Artigo 3º - A comprovação da união estável e dependência econômica far-se-á através dos seguintes documentos:

I - declaração de Imposto de Renda do segurado, em que conste o interessado como seu dependente;

II - disposições testamentárias;

III - declaração especial feita perante tabelião (escritura pública declaratória de dependência econômica);

IV - prova de mesmo domicílio;

V - prova de encargos domésticos evidentes e existência de sociedade ou comunhão nos atos da vida civil;

VI - procuração ou fiança reciprocamente outorgada;

VII - conta bancária conjunta;

VIII - registro em associação de classe, onde conste o interessado como dependente do segurado;

IX - anotação constante de ficha ou livro de registro de empregados;

X - apólice de seguro da qual conste o segurado como instituidor do seguro e a pessoa interessada como sua beneficiária;

XI - ficha de tratamento em instituição de assistência médica da qual conste o segurado como responsável;

XII - escritura de compra e venda de imóvel pelo segurado em nome do dependente;

XIII - quaisquer outros documentos que possam levar à convicção do fato a comprovar.

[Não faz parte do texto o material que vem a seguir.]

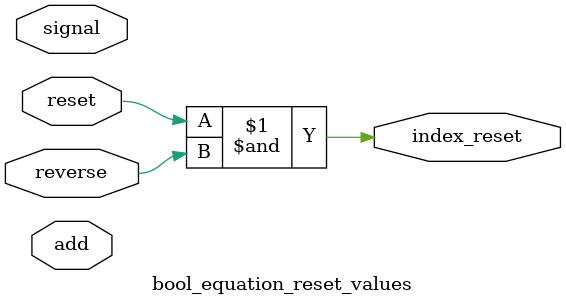
<source format=sv>
module bool_equation_reset_values(input reset, reverse, add, signal,output index_reset);
    wire term1,term2;
    and(index_reset,reset,reverse);
    //and(term2,add,signal);
    //or(index_reset,term1,term2);
endmodule
</source>
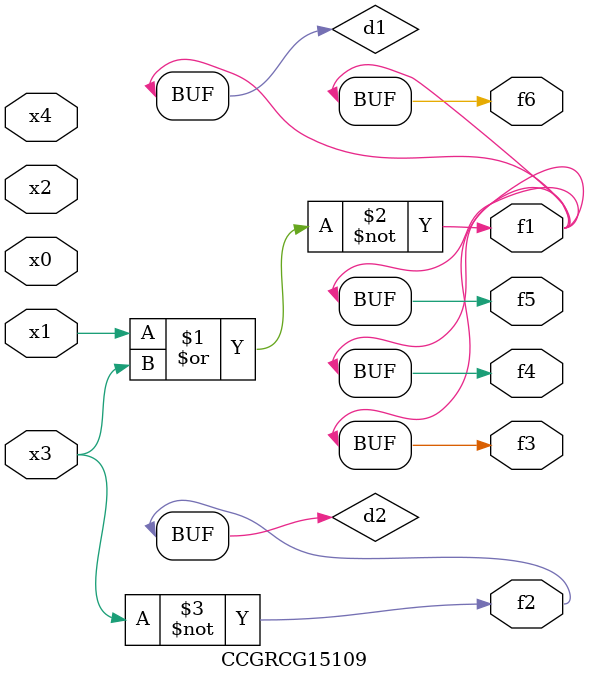
<source format=v>
module CCGRCG15109(
	input x0, x1, x2, x3, x4,
	output f1, f2, f3, f4, f5, f6
);

	wire d1, d2;

	nor (d1, x1, x3);
	not (d2, x3);
	assign f1 = d1;
	assign f2 = d2;
	assign f3 = d1;
	assign f4 = d1;
	assign f5 = d1;
	assign f6 = d1;
endmodule

</source>
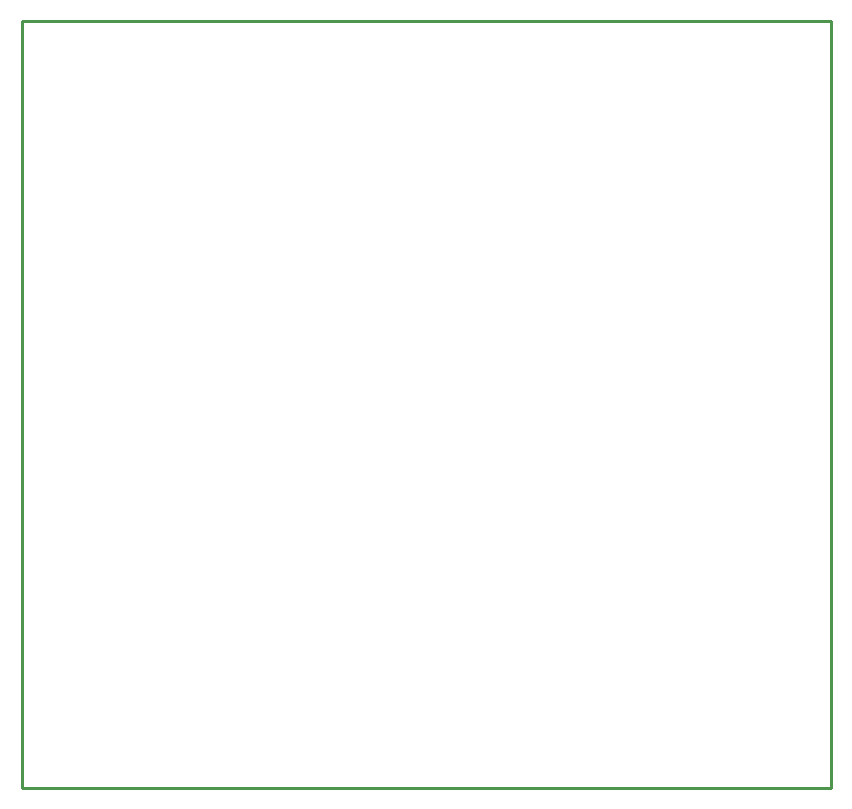
<source format=gbr>
G04 EAGLE Gerber RS-274X export*
G75*
%MOMM*%
%FSLAX34Y34*%
%LPD*%
%IN*%
%IPPOS*%
%AMOC8*
5,1,8,0,0,1.08239X$1,22.5*%
G01*
%ADD10C,0.254000*%


D10*
X0Y0D02*
X685000Y0D01*
X685000Y650000D01*
X0Y650000D01*
X0Y0D01*
M02*

</source>
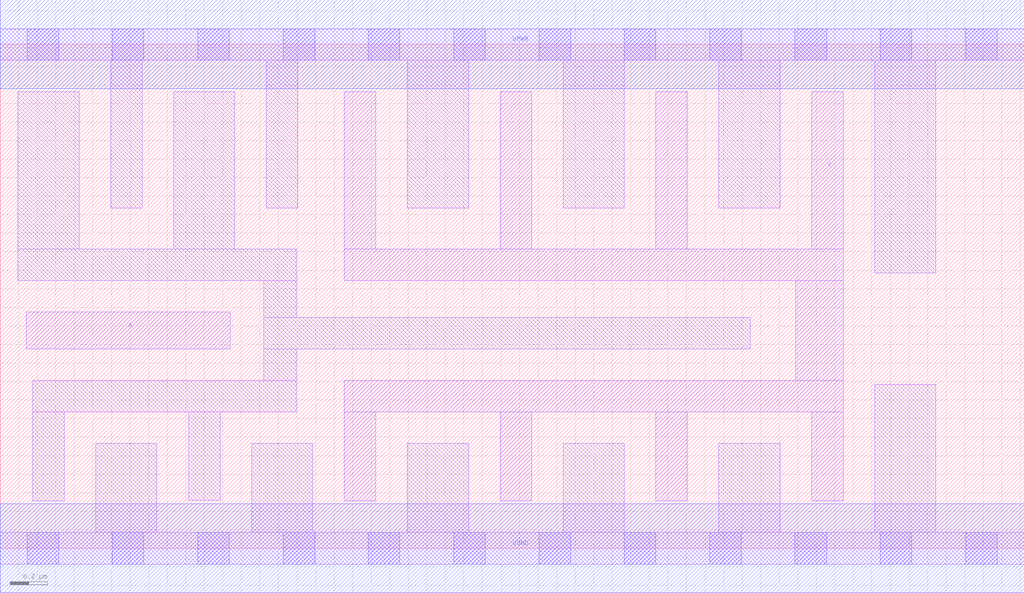
<source format=lef>
# Copyright 2020 The SkyWater PDK Authors
#
# Licensed under the Apache License, Version 2.0 (the "License");
# you may not use this file except in compliance with the License.
# You may obtain a copy of the License at
#
#     https://www.apache.org/licenses/LICENSE-2.0
#
# Unless required by applicable law or agreed to in writing, software
# distributed under the License is distributed on an "AS IS" BASIS,
# WITHOUT WARRANTIES OR CONDITIONS OF ANY KIND, either express or implied.
# See the License for the specific language governing permissions and
# limitations under the License.
#
# SPDX-License-Identifier: Apache-2.0

VERSION 5.7 ;
  NAMESCASESENSITIVE ON ;
  NOWIREEXTENSIONATPIN ON ;
  DIVIDERCHAR "/" ;
  BUSBITCHARS "[]" ;
UNITS
  DATABASE MICRONS 200 ;
END UNITS
MACRO sky130_fd_sc_hd__buf_8
  CLASS CORE ;
  SOURCE USER ;
  FOREIGN sky130_fd_sc_hd__buf_8 ;
  ORIGIN  0.000000  0.000000 ;
  SIZE  5.520000 BY  2.720000 ;
  SYMMETRY X Y R90 ;
  SITE unithd ;
  PIN A
    ANTENNAGATEAREA  0.742500 ;
    DIRECTION INPUT ;
    USE SIGNAL ;
    PORT
      LAYER li1 ;
        RECT 0.140000 1.075000 1.240000 1.275000 ;
    END
  END A
  PIN X
    ANTENNADIFFAREA  1.782000 ;
    DIRECTION OUTPUT ;
    USE SIGNAL ;
    PORT
      LAYER li1 ;
        RECT 1.855000 0.255000 2.025000 0.735000 ;
        RECT 1.855000 0.735000 4.545000 0.905000 ;
        RECT 1.855000 1.445000 4.545000 1.615000 ;
        RECT 1.855000 1.615000 2.025000 2.465000 ;
        RECT 2.695000 0.255000 2.865000 0.735000 ;
        RECT 2.695000 1.615000 2.865000 2.465000 ;
        RECT 3.535000 0.255000 3.705000 0.735000 ;
        RECT 3.535000 1.615000 3.705000 2.465000 ;
        RECT 4.290000 0.905000 4.545000 1.445000 ;
        RECT 4.375000 0.255000 4.545000 0.735000 ;
        RECT 4.375000 1.615000 4.545000 2.465000 ;
    END
  END X
  PIN VGND
    DIRECTION INOUT ;
    SHAPE ABUTMENT ;
    USE GROUND ;
    PORT
      LAYER met1 ;
        RECT 0.000000 -0.240000 5.520000 0.240000 ;
    END
  END VGND
  PIN VPWR
    DIRECTION INOUT ;
    SHAPE ABUTMENT ;
    USE POWER ;
    PORT
      LAYER met1 ;
        RECT 0.000000 2.480000 5.520000 2.960000 ;
    END
  END VPWR
  OBS
    LAYER li1 ;
      RECT 0.000000 -0.085000 5.520000 0.085000 ;
      RECT 0.000000  2.635000 5.520000 2.805000 ;
      RECT 0.095000  1.445000 1.595000 1.615000 ;
      RECT 0.095000  1.615000 0.425000 2.465000 ;
      RECT 0.175000  0.255000 0.345000 0.735000 ;
      RECT 0.175000  0.735000 1.595000 0.905000 ;
      RECT 0.515000  0.085000 0.845000 0.565000 ;
      RECT 0.595000  1.835000 0.765000 2.635000 ;
      RECT 0.935000  1.615000 1.265000 2.465000 ;
      RECT 1.015000  0.260000 1.185000 0.735000 ;
      RECT 1.355000  0.085000 1.685000 0.565000 ;
      RECT 1.420000  0.905000 1.595000 1.075000 ;
      RECT 1.420000  1.075000 4.045000 1.245000 ;
      RECT 1.420000  1.245000 1.595000 1.445000 ;
      RECT 1.435000  1.835000 1.605000 2.635000 ;
      RECT 2.195000  0.085000 2.525000 0.565000 ;
      RECT 2.195000  1.835000 2.525000 2.635000 ;
      RECT 3.035000  0.085000 3.365000 0.565000 ;
      RECT 3.035000  1.835000 3.365000 2.635000 ;
      RECT 3.875000  0.085000 4.205000 0.565000 ;
      RECT 3.875000  1.835000 4.205000 2.635000 ;
      RECT 4.715000  0.085000 5.045000 0.885000 ;
      RECT 4.715000  1.485000 5.045000 2.635000 ;
    LAYER mcon ;
      RECT 0.145000 -0.085000 0.315000 0.085000 ;
      RECT 0.145000  2.635000 0.315000 2.805000 ;
      RECT 0.605000 -0.085000 0.775000 0.085000 ;
      RECT 0.605000  2.635000 0.775000 2.805000 ;
      RECT 1.065000 -0.085000 1.235000 0.085000 ;
      RECT 1.065000  2.635000 1.235000 2.805000 ;
      RECT 1.525000 -0.085000 1.695000 0.085000 ;
      RECT 1.525000  2.635000 1.695000 2.805000 ;
      RECT 1.985000 -0.085000 2.155000 0.085000 ;
      RECT 1.985000  2.635000 2.155000 2.805000 ;
      RECT 2.445000 -0.085000 2.615000 0.085000 ;
      RECT 2.445000  2.635000 2.615000 2.805000 ;
      RECT 2.905000 -0.085000 3.075000 0.085000 ;
      RECT 2.905000  2.635000 3.075000 2.805000 ;
      RECT 3.365000 -0.085000 3.535000 0.085000 ;
      RECT 3.365000  2.635000 3.535000 2.805000 ;
      RECT 3.825000 -0.085000 3.995000 0.085000 ;
      RECT 3.825000  2.635000 3.995000 2.805000 ;
      RECT 4.285000 -0.085000 4.455000 0.085000 ;
      RECT 4.285000  2.635000 4.455000 2.805000 ;
      RECT 4.745000 -0.085000 4.915000 0.085000 ;
      RECT 4.745000  2.635000 4.915000 2.805000 ;
      RECT 5.205000 -0.085000 5.375000 0.085000 ;
      RECT 5.205000  2.635000 5.375000 2.805000 ;
  END
END sky130_fd_sc_hd__buf_8

</source>
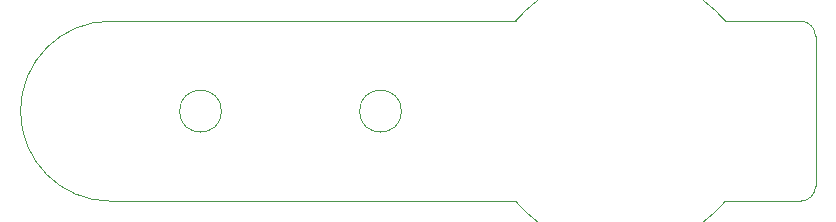
<source format=gm1>
%TF.GenerationSoftware,KiCad,Pcbnew,(6.0.9)*%
%TF.CreationDate,2023-10-22T03:23:37+00:00*%
%TF.ProjectId,LED Torch,4c454420-546f-4726-9368-2e6b69636164,0.1*%
%TF.SameCoordinates,Original*%
%TF.FileFunction,Profile,NP*%
%FSLAX46Y46*%
G04 Gerber Fmt 4.6, Leading zero omitted, Abs format (unit mm)*
G04 Created by KiCad (PCBNEW (6.0.9)) date 2023-10-22 03:23:37*
%MOMM*%
%LPD*%
G01*
G04 APERTURE LIST*
%TA.AperFunction,Profile*%
%ADD10C,0.100000*%
%TD*%
G04 APERTURE END LIST*
D10*
X114300000Y-78740000D02*
G75*
G03*
X115570000Y-77470000I0J1270000D01*
G01*
X115570000Y-64770000D02*
G75*
G03*
X114300000Y-63500000I-1270000J0D01*
G01*
X114300000Y-78740000D02*
X107950000Y-78740000D01*
X90170000Y-78740000D02*
G75*
G03*
X107950000Y-78740000I8890000J7620000D01*
G01*
X114300000Y-63500000D02*
X107950000Y-63500000D01*
X107950000Y-63500000D02*
G75*
G03*
X90170000Y-63500000I-8890000J-7620000D01*
G01*
X90170000Y-63500000D02*
X55880000Y-63500000D01*
X55880000Y-63500000D02*
G75*
G03*
X55880000Y-78740000I0J-7620000D01*
G01*
X80518000Y-71120000D02*
G75*
G03*
X80518000Y-71120000I-1778000J0D01*
G01*
X65278000Y-71120000D02*
G75*
G03*
X65278000Y-71120000I-1778000J0D01*
G01*
X115570000Y-77470000D02*
X115570000Y-64770000D01*
X55880000Y-78740000D02*
X90170000Y-78740000D01*
M02*

</source>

Artigo 4º - Para a referida comprovação, os documentos enumerados nos incisos I, II, III e IX do artigo anterior constituem, por si só, prova bastante e suficiente, devendo os demais serem considerados em conjunto de no mínimo três, corroborados, quando necessário, mediante Justificação Administrativa - JA.

Artigo 5º - A Diretoria de Benefícios e a DATAPREV estabelecerão mecanismos de controle para os procedimentos ora estabelecidos nesta Instrução Normativa.

Artigo 6º - Esta Instrução Normativa entra em vigor na data de sua publicação.